The hybrid template blends dense vector scores with BM25 sparse scores using a weighted alpha parameter. Contextual enrichment (enrich = true) annotates each chunk with surrounding context before indexing. The Cohere reranker is available via the cohere extra but is set to none by default — enable it when you need a second-pass ranking pass.

# pyproject.toml [tool.rag-forge] section [tool.rag-forge] template = "hybrid" chunk_strategy = "recursive" chunk_size = 512 overlap_ratio = 0.1 vector_db = "qdrant" embedding_model = "BAAI/bge-m3" retrieval_strategy = "hybrid" retrieval_alpha = 0.6 reranker = "none" enrich = true

alpha = 0.6 weights results 60% toward dense and 40% toward sparse. Tune this value based on your domain: lower alpha for keyword-heavy corpora, higher for semantic queries.

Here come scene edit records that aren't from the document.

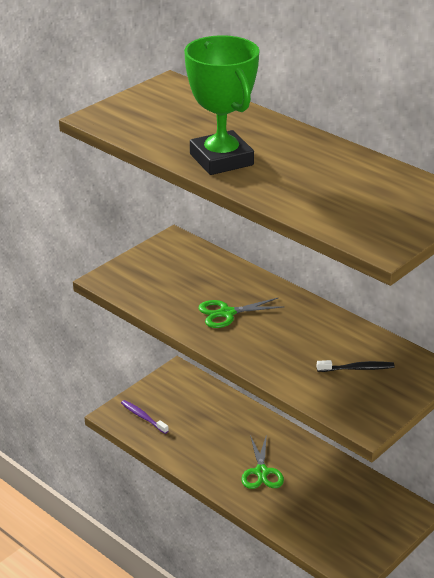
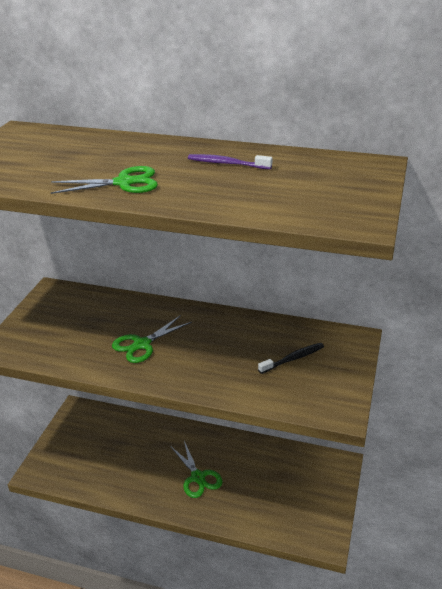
camera: 25 degrees left, 0 degrees up
(143, 417) = (65, 464): purple toothbrush -> purple toothbrush (227, 164)
(221, 159) = (124, 183): green trophy -> green scissors

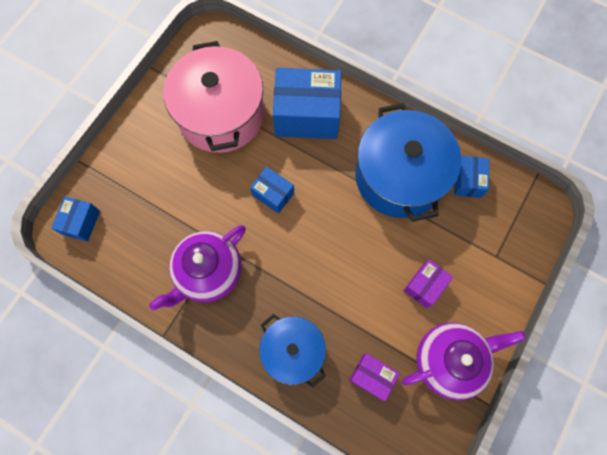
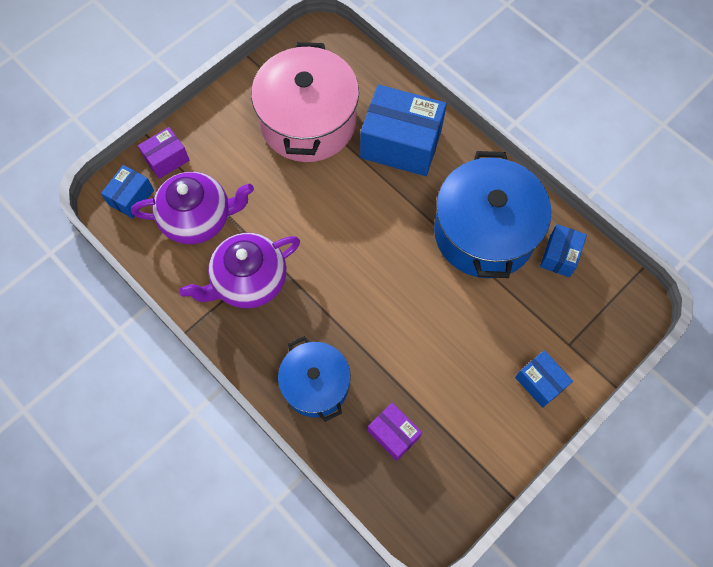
camera: 15 degrees right, 5 degrees down
(273, 194) = (340, 217): blue box -> blue box (540, 382)
(424, 285) = (479, 354): purple box -> purple box (167, 159)
(449, 360) = (483, 439): purple teapot -> purple teapot (198, 219)

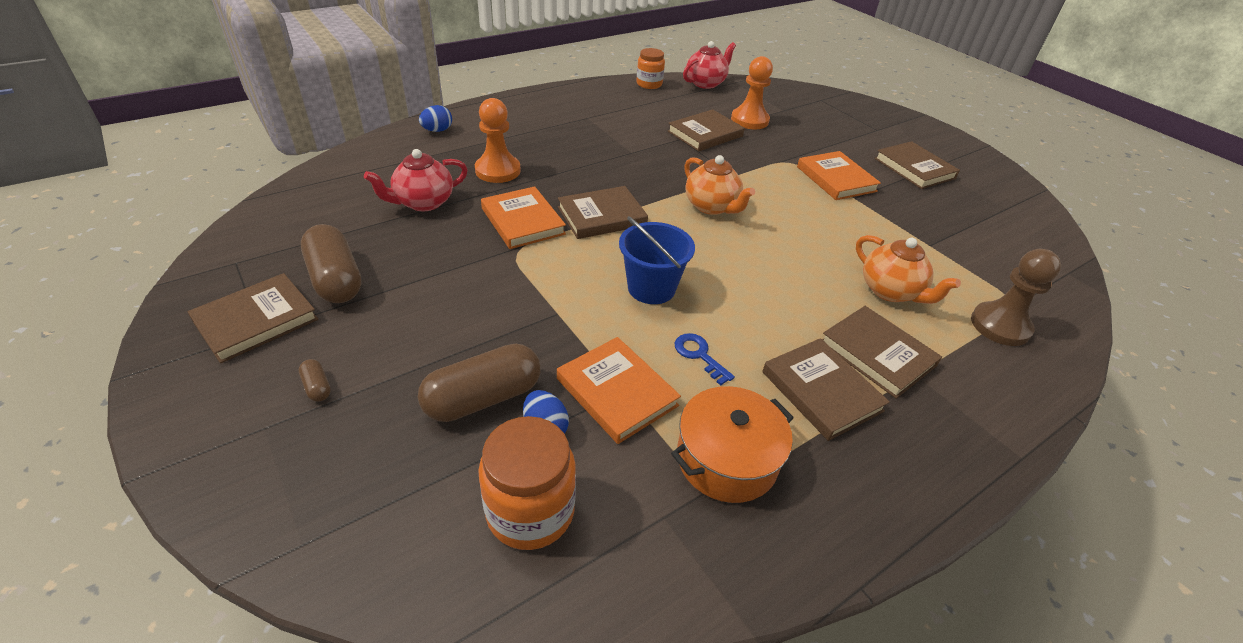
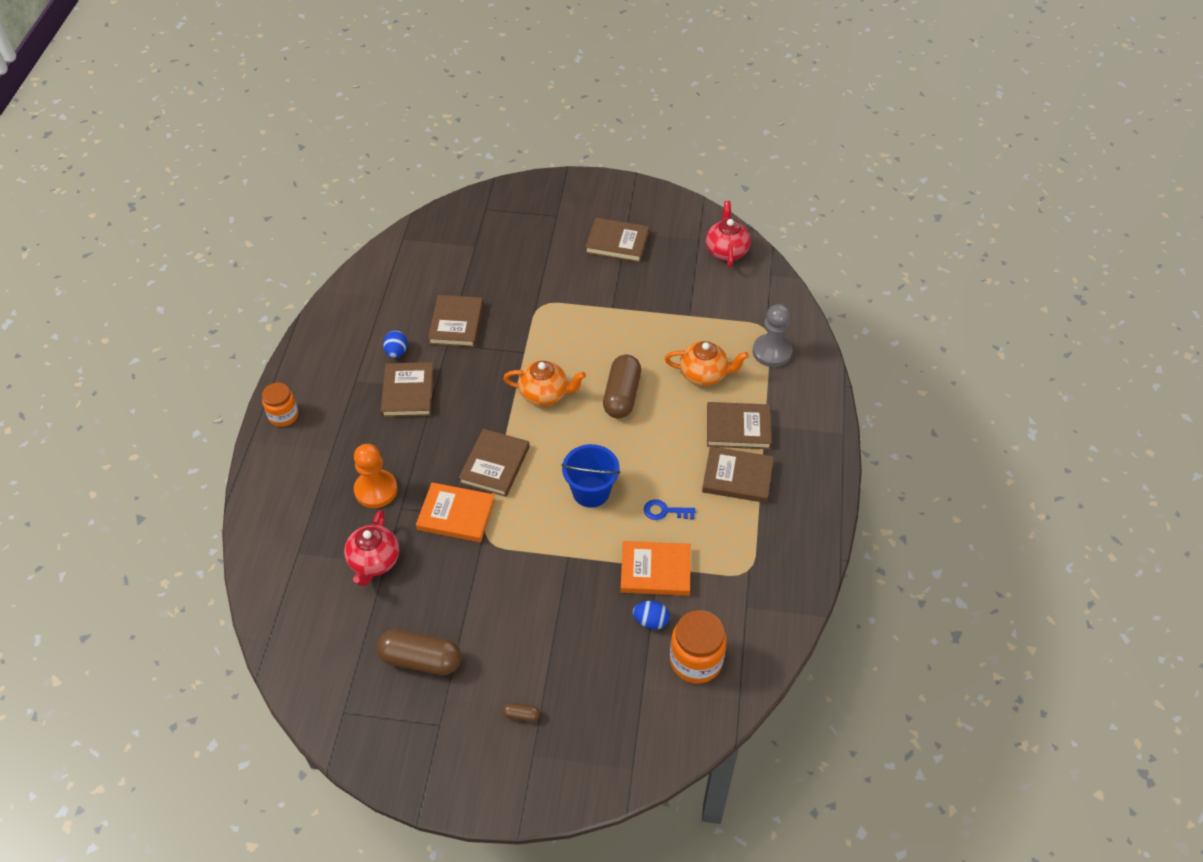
camera: 45 degrees left, 10 degrees up
(256, 321) = (426, 723): brown book -> brown book (408, 392)
(437, 130) = (272, 494): blue egg -> blue egg (396, 352)
(483, 398) = (603, 637): brown capsule -> brown capsule (622, 395)
(649, 84) = (345, 298): orange jar -> orange jar (283, 415)
(705, 83) = (384, 259): red teapot -> red teapot (726, 251)
(726, 459) = (738, 555): orange pot -> none
(749, 120) = (466, 280): orange pawn -> none
(836, 179) = (584, 297): orange book -> none
(1000, 326) = (772, 352): brown pawn -> grey pawn

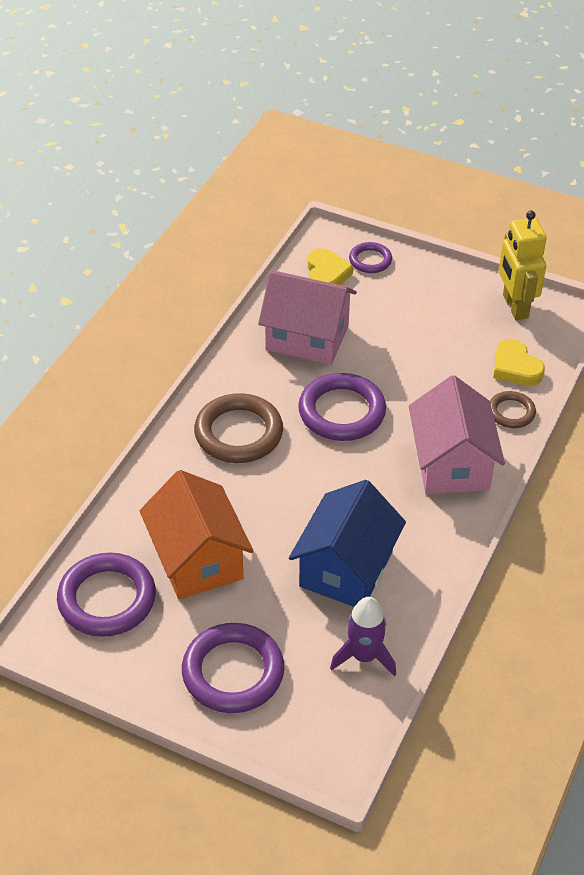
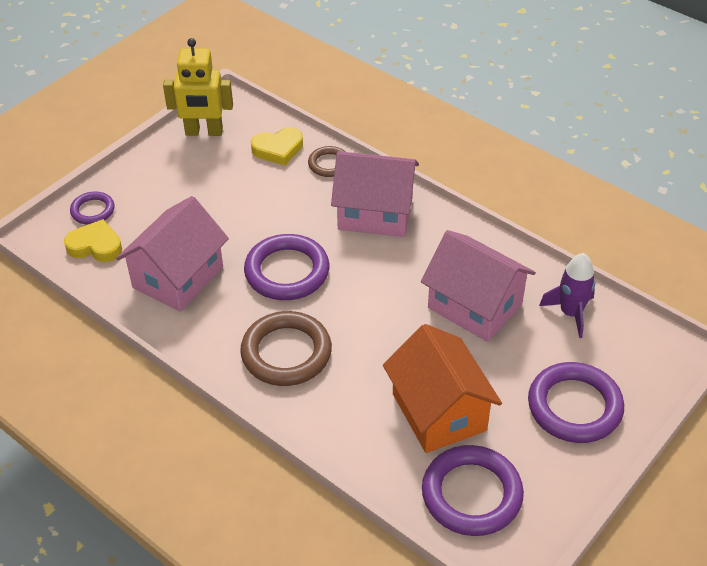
camera: 75 degrees left, 0 degrees up
(197, 560) = (439, 412): orange house -> orange house turned 75 degrees clockwise
(346, 569) = (475, 306): blue house -> pink house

To enable Cohere reranking at query time:

rag-forge query "your question" --strategy hybrid --alpha 0.6 --reranker cohere
  1. Run rag-forge index --source ./docs --enrich --sparse-index-path .rag-forge/sparse to build both the dense and sparse indexes.
  2. Experiment with --alpha between 0.3 and 0.8 to find the recall/precision sweet spot for your corpus.
  3. Set COHERE_API_KEY in your environment and test --reranker cohere to see whether a second-pass rerank improves answer quality on your golden set.

When to upgrade

Move to the agentic template when users ask multi-hop questions that require decomposing a single query into sub-questions and synthesising answers across multiple retrieval passes.